Monday, July 19, 2010
Europe freezes out Goldman Sachs
European governments are turning their backs on Goldman Sachs, the all-conquering investment bank that has suffered a series of blows to its reputation, capped by the biggest ever fine imposed on a Wall Street firm.
According to data from Dealogic, Greece, Spain, France and Italy have all denied the bank a lead role in their recent sovereign bond sales.
Last Thursday, Goldman agreed to pay a $550m fine to settle US regulators' claims that the bank misled investors in a mortgage-backed security. Goldman admitted that its marketing materials were incomplete, because they failed to state that the same third party that helped choose the assets had taken a bet against them.
But governments have also been shocked at the emergence of past transactions between Goldman and Greece and Italy, where products the bank helped to sell aided both in hiding government debt. Greece, which used Goldman in a bond sale this year, is practically at war with the bank. A sharp contrast with the situation months before, when Goldman bankers dined with the prime minister in a private meeting overlooking the Acropolis.
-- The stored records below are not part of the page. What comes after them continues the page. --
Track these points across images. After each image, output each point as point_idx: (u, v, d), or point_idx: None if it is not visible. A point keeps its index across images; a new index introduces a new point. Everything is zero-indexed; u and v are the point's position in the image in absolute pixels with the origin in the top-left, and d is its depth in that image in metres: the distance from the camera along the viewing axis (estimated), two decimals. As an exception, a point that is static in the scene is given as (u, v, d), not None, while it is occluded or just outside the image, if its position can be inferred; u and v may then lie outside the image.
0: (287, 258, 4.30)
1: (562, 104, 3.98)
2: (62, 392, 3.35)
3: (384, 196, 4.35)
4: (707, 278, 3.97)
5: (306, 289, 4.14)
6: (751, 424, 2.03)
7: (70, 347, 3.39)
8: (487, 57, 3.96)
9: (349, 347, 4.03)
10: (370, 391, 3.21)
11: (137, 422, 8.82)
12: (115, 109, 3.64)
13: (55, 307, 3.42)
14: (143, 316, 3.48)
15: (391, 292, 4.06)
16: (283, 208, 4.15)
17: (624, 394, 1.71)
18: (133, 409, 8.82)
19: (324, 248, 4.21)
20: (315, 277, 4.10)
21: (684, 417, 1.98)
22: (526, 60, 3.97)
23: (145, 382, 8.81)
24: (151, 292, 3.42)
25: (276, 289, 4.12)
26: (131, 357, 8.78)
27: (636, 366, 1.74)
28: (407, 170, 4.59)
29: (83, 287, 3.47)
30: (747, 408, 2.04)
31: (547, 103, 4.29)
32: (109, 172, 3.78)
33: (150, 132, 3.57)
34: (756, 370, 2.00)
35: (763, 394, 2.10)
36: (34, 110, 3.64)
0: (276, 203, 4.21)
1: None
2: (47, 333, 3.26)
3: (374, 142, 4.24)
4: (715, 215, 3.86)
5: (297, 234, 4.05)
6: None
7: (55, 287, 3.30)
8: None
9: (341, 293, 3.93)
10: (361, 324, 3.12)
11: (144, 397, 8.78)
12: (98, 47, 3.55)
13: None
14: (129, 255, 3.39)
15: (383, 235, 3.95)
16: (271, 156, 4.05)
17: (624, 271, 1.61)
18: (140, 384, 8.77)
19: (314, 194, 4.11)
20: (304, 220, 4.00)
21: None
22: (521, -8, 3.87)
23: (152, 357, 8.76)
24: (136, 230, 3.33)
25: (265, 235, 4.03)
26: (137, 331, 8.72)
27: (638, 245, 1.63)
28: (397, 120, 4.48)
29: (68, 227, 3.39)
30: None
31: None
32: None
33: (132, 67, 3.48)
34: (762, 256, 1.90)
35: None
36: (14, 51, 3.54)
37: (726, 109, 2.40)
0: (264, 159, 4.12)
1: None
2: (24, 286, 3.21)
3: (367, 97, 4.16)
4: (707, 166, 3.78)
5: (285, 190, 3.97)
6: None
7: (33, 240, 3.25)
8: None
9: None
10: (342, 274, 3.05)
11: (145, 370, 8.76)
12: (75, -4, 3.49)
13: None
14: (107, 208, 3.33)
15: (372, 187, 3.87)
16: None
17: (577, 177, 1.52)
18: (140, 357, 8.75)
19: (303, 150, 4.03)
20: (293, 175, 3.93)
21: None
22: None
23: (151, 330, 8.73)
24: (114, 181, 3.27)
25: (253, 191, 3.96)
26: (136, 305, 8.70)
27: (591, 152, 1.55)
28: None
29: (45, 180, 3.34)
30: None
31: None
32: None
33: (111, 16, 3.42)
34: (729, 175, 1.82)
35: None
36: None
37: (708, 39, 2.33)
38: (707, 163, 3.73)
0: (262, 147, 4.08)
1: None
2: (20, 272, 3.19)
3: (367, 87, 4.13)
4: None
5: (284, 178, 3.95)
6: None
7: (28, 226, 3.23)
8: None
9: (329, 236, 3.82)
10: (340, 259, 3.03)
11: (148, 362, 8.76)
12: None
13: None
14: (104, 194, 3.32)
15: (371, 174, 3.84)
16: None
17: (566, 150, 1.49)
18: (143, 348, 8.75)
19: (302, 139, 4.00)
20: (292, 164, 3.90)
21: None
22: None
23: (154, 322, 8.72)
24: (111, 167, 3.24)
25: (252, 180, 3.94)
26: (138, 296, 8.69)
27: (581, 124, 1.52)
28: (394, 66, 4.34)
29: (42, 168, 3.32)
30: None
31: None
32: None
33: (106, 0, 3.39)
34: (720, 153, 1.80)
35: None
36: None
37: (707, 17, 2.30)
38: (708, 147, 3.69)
The relationship broke down, though, after news leaked earlier this year that Goldman was about to strike a bond sale deal with China's sovereign fund – which never materialised.
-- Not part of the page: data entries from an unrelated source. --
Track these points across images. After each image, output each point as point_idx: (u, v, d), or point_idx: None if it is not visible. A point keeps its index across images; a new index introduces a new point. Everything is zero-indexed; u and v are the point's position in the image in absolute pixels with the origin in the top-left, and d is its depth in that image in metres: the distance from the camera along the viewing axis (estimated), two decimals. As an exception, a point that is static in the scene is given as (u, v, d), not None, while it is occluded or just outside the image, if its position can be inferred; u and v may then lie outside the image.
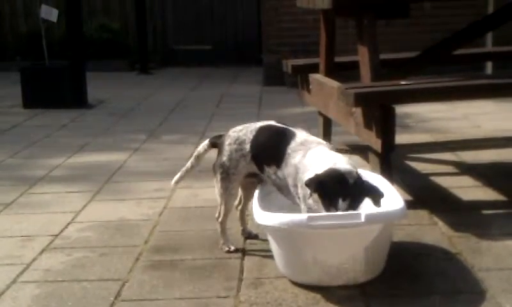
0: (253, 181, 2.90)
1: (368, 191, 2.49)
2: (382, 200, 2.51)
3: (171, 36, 11.21)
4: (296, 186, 2.60)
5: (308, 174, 2.50)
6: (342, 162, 2.49)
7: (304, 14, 7.29)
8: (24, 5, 11.14)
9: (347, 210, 2.40)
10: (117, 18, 11.05)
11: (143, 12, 10.07)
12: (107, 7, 11.16)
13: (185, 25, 11.14)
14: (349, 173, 2.44)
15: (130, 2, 10.73)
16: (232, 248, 2.90)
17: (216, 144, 2.89)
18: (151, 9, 10.83)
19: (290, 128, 2.76)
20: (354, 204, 2.43)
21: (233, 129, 2.87)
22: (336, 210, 2.40)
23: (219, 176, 2.83)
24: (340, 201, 2.40)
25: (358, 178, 2.46)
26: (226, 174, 2.81)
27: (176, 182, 3.05)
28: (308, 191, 2.45)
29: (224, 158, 2.81)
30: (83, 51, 7.34)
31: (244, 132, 2.82)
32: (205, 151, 2.95)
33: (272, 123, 2.85)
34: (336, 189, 2.42)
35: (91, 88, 7.33)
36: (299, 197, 2.60)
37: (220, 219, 2.91)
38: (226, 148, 2.81)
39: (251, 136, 2.79)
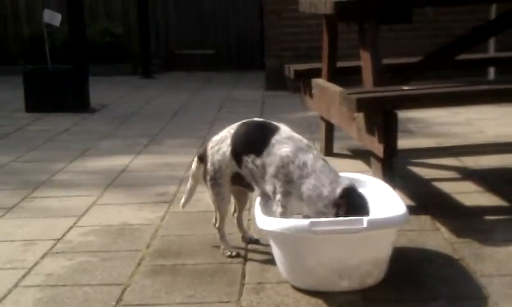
0: (241, 189, 2.91)
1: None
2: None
3: (174, 40, 11.23)
4: (276, 177, 2.61)
5: (304, 186, 2.54)
6: (348, 181, 2.58)
7: (306, 19, 7.28)
8: (27, 9, 11.16)
9: None
10: (119, 22, 11.07)
11: (145, 16, 10.09)
12: (110, 11, 11.18)
13: (188, 29, 11.15)
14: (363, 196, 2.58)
15: (132, 6, 10.74)
16: (234, 253, 2.90)
17: (202, 156, 2.91)
18: (153, 13, 10.85)
19: (273, 122, 2.79)
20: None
21: (216, 135, 2.90)
22: None
23: (208, 184, 2.86)
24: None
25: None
26: (213, 179, 2.83)
27: (184, 206, 3.09)
28: (319, 209, 2.53)
29: (208, 164, 2.84)
30: (86, 55, 7.35)
31: (226, 130, 2.85)
32: (197, 168, 2.96)
33: (255, 118, 2.88)
34: (362, 206, 2.53)
35: (93, 92, 7.34)
36: (275, 188, 2.61)
37: (217, 225, 2.93)
38: (209, 153, 2.85)
39: (232, 131, 2.82)
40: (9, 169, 4.73)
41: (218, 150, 2.81)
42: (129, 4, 10.97)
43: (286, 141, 2.65)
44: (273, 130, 2.71)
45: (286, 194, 2.58)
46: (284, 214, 2.59)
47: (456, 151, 4.66)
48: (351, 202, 2.50)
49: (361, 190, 2.82)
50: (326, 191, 2.51)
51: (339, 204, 2.50)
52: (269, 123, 2.79)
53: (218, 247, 2.95)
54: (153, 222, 3.43)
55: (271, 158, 2.64)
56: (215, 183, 2.84)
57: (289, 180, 2.58)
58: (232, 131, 2.82)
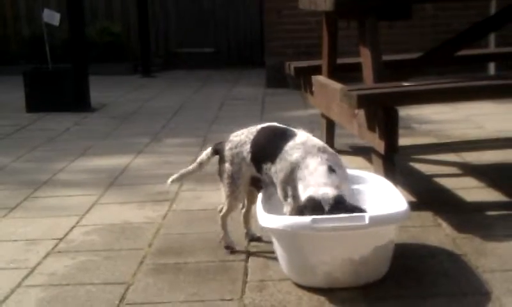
0: (256, 190, 2.91)
1: (349, 211, 2.44)
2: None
3: (174, 39, 11.23)
4: (287, 183, 2.60)
5: (300, 188, 2.53)
6: (322, 186, 2.46)
7: (306, 16, 7.30)
8: (27, 9, 11.17)
9: None
10: (119, 21, 11.07)
11: (145, 15, 10.09)
12: (110, 10, 11.19)
13: (188, 27, 11.16)
14: (325, 199, 2.42)
15: (132, 5, 10.75)
16: (231, 245, 2.92)
17: (217, 150, 2.90)
18: (153, 12, 10.85)
19: (292, 128, 2.77)
20: None
21: (235, 133, 2.88)
22: None
23: (225, 181, 2.85)
24: None
25: (336, 202, 2.42)
26: (231, 179, 2.83)
27: (173, 181, 3.04)
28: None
29: (227, 164, 2.83)
30: (85, 54, 7.36)
31: (245, 134, 2.84)
32: (208, 158, 2.95)
33: (275, 124, 2.86)
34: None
35: (93, 91, 7.34)
36: (286, 193, 2.61)
37: (222, 214, 2.93)
38: (227, 153, 2.83)
39: (251, 136, 2.80)
40: (11, 169, 4.74)
41: (238, 154, 2.80)
42: (129, 3, 10.98)
43: (299, 146, 2.63)
44: (289, 137, 2.68)
45: (296, 199, 2.57)
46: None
47: (457, 147, 4.66)
48: (309, 211, 2.43)
49: (361, 186, 2.84)
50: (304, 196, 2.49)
51: (301, 211, 2.46)
52: (288, 129, 2.76)
53: (220, 244, 2.96)
54: (154, 220, 3.44)
55: (281, 164, 2.63)
56: (232, 182, 2.83)
57: (294, 186, 2.57)
58: (251, 136, 2.80)
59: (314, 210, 2.42)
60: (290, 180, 2.59)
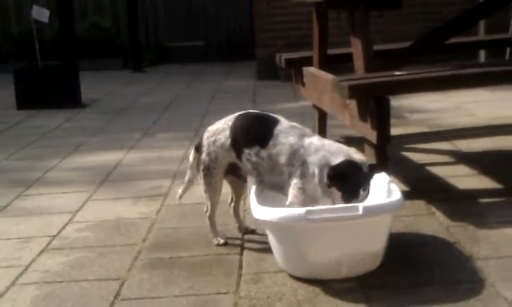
0: (237, 180, 2.92)
1: (375, 173, 2.62)
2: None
3: (164, 33, 11.20)
4: (291, 165, 2.62)
5: (313, 159, 2.57)
6: (353, 153, 2.62)
7: (296, 7, 7.29)
8: (16, 6, 11.11)
9: (364, 198, 2.51)
10: (108, 16, 11.03)
11: (134, 10, 10.04)
12: (99, 5, 11.14)
13: (178, 21, 11.12)
14: (364, 163, 2.56)
15: (121, 0, 10.70)
16: (221, 241, 2.93)
17: (198, 147, 2.91)
18: (142, 7, 10.81)
19: (270, 113, 2.80)
20: (368, 191, 2.54)
21: (212, 124, 2.89)
22: (357, 201, 2.48)
23: (201, 173, 2.87)
24: (361, 191, 2.50)
25: (368, 166, 2.58)
26: (207, 170, 2.84)
27: (181, 196, 3.08)
28: (324, 179, 2.53)
29: (204, 154, 2.85)
30: (75, 51, 7.32)
31: (223, 121, 2.85)
32: (194, 158, 2.95)
33: (251, 110, 2.89)
34: (358, 181, 2.51)
35: (84, 88, 7.31)
36: (290, 175, 2.62)
37: (208, 214, 2.94)
38: (205, 143, 2.85)
39: (230, 123, 2.81)
40: (2, 168, 4.71)
41: (215, 141, 2.81)
42: (118, -2, 10.94)
43: (289, 130, 2.67)
44: (274, 122, 2.72)
45: (302, 176, 2.59)
46: (301, 195, 2.59)
47: (449, 135, 4.67)
48: (343, 172, 2.50)
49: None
50: (333, 161, 2.54)
51: (332, 175, 2.51)
52: (267, 114, 2.79)
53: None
54: (148, 215, 3.43)
55: (278, 149, 2.64)
56: (208, 173, 2.84)
57: (302, 162, 2.60)
58: (230, 123, 2.81)
59: (358, 175, 2.51)
60: (295, 159, 2.61)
Spain, which used Goldman among its top 10 bookrunners last year, has not done so in 2010, while Italy has not given the bank a leading role since 2007. France has not used Goldman in any lead position over the past three years, and it seems doubtful that it will do so in the near future. "French people would riot in the streets if we chose Goldman," said a person familiar with the French treasury.
The French government has said it will only use banks that cap management and traders' bonuses. This year, Goldman limited the pay and bonus compensation to its London partners at £1m, though other bankers and traders can receive much more, provided they are not partners. Goldman has also been criticised of for taking short positions, or betting on a price fall, against some European sovereign bonds – after taking part in a bond sale, a person involved in sovereign debt sales said. The bank says it has presence in the European sovereign bank market and that it has recently participated in deals in Britain, Portugal and Belgium.
Countries such as Spain and France have also shied away from Goldman because their traditionally conservative treasury departments prefer to steer clear of risky investments. The French treasury, for instance, only issues debt in euros, staying away, like Spain, from the complex foreign exchange or swap deals that brought trouble to Greece and Italy. "The Spanish treasury can't justify in parliament why, if things go wrong, they have a multimillion-euro position in Indian rupees, for example," a sovereign bond banker said.
Governments also stick to plain-vanilla deals, with little complexity, in order to keep their prized AAA rating, reducing their borrowing costs as much as possible, a source familiar with the French Tresor said.
IKB, the failed bank bailed out by the German government, recently considered suing Goldman because of its exposure to the structured products sold by the US bank. Following the settlement between Goldman and the SEC, the US securities regulator, last week, IKB said the German lender was "reviewing the settlement documents".
Germany has only made one syndicated bond sale in the last three years, in 2009, when it appointed Deutsche Bank, Citibank, HSBC and BofA-Merrill Lynch as lead managers.